1.718281828459045 1.718281828459045 0.0
1.0517091807564762 1.0517091807564762 0.0
1.0050167084168058 1.0050167084168058 0.0
1.0005001667083415 1.0005001667083417 2.2193360112628554e-16
1.0000500016667082 1.0000500016667084 2.220335028798222e-16
1.0000050000166667 1.0000050000166667 0.0
1.0000005000001666 1.0000005000001666 0.0
1.0000000500000017 1.0000000500000017 0.0
1.000000005 1.0000000050000002 2.2204460381480824e-16
1.0000000005 1.0000000005 0.0

This approximation 𝑥 + 𝛿 to the numerator and the denominator is best for 𝑥 closest to zero and worst for 𝑥 farthest from zero—but as 𝑥 gets farther from zero, the error magnification in exp(x) - 1 (from catastrophic cancellation) and in log(exp(x)) (from ill-conditioning of logarithm near 1) both diminish anyway, so the answer remains accurate.

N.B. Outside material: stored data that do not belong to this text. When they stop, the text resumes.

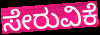
ಸೇರುವಿಕೆ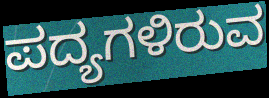
ಪದ್ಯಗಳಿರುವ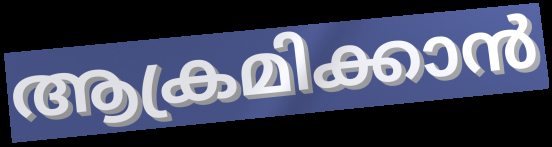
ആക്രമിക്കാൻ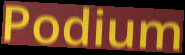
Podium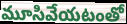
మూసివేయటంతోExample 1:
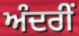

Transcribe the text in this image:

ਅੰਦਰੀਂ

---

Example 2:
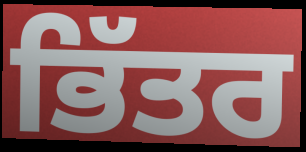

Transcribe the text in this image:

ਭਿੱਤਰ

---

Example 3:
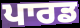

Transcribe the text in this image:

ਪਾਰਡ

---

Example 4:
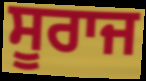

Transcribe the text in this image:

ਸੂਰਾਜ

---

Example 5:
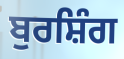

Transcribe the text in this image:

ਬੁਰਸ਼ਿੰਗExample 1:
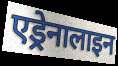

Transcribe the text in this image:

एड्रेनालाइन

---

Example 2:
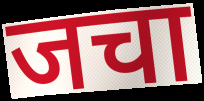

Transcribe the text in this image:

जचा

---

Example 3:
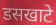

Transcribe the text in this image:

डसखाटे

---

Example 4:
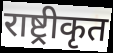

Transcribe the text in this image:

राष्ट्रीकृत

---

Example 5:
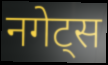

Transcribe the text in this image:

नगेट्स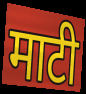
माटी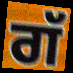
ਗੱ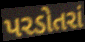
પરડોતરાં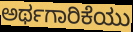
ಅರ್ಥಗಾರಿಕೆಯುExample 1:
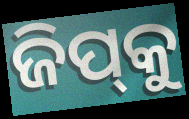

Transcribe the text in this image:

ଜିପ୍‍କୁ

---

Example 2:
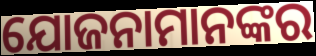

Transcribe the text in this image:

ଯୋଜନାମାନଙ୍କର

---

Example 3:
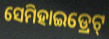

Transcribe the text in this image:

ସେମିହାଇଡ୍ରେଟ୍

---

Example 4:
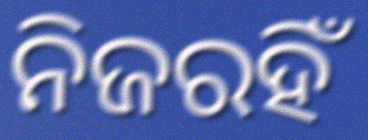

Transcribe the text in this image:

ନିଜରହିଁ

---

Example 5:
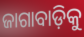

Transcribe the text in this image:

ଜାଗାବାଡ଼ିକୁ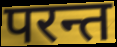
परन्त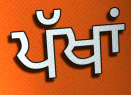
ਪੱਖਾਂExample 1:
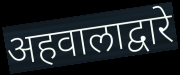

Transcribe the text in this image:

अहवालाद्वारे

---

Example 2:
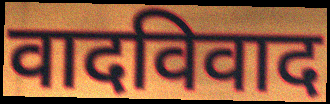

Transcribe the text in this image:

वादविवाद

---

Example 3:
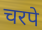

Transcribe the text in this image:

चरपे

However, the benign cancellation in the second definition only works until 𝑥 is so close to zero that exp(x) is simply rounded to 1—at that point, exp(x) - 1 and log(exp(x)) both give zero and will end up trying to compute 0/0 which yields NaN and a floating-point exception.

So you should use expm1(x)/x in practice, but it is a happy accident that outside the edge case where exp(x) is 1, two wrongs make a right in (exp(x) - 1)/log(exp(x)) giving good accuracy even as (exp(x) - 1)/x and (for similar reasons) expm1(x)/log(exp(x)) both give bad accuracy.